## Exercise details
Keep only the rows that contain the string "https", and copy each of them in full. Treat uppercase and lowercase as different, so a row counts only if the letters match in case.

(Input for this task Opens)

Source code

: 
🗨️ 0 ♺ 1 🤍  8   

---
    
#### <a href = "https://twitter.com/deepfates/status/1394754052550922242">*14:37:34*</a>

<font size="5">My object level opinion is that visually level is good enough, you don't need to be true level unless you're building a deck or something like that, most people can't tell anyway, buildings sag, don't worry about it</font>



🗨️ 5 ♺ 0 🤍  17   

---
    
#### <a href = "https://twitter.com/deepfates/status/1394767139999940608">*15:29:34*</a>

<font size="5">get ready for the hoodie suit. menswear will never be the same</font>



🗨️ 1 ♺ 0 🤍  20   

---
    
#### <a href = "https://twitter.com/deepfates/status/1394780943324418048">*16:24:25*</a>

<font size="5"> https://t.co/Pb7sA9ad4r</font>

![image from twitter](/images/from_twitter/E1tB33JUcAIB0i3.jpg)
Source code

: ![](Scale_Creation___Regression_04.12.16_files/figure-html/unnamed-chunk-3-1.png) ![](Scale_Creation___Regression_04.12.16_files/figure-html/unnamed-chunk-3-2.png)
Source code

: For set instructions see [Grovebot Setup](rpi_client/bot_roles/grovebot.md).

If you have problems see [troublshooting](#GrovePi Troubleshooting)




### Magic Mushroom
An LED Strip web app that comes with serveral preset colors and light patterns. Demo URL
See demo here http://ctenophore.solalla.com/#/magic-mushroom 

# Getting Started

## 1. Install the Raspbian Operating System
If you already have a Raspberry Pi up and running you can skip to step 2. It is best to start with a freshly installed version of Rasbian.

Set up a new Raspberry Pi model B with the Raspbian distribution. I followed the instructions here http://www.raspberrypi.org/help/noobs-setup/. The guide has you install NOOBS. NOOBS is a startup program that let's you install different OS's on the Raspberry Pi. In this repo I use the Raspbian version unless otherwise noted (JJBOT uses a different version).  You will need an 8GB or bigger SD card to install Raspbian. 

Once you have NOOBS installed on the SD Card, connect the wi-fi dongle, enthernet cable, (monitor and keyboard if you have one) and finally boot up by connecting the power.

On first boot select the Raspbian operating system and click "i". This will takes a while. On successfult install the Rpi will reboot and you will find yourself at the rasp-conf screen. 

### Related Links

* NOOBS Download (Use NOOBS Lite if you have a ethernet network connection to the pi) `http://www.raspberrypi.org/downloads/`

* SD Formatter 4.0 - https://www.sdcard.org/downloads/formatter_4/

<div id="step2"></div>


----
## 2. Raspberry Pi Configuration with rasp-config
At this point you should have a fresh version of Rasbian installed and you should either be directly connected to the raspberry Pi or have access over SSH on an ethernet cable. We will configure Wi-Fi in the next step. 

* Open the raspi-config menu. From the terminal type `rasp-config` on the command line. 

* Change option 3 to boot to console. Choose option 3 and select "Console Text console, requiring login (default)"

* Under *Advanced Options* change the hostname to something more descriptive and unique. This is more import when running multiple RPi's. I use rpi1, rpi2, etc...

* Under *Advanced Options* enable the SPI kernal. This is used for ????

(Input for this task Closes)

## Answer box
#### <a href = "https://twitter.com/deepfates/status/1394754052550922242">*14:37:34*</a>
#### <a href = "https://twitter.com/deepfates/status/1394767139999940608">*15:29:34*</a>
#### <a href = "https://twitter.com/deepfates/status/1394780943324418048">*16:24:25*</a>
<font size="5"> https://t.co/Pb7sA9ad4r</font>
* SD Formatter 4.0 - https://www.sdcard.org/downloads/formatter_4/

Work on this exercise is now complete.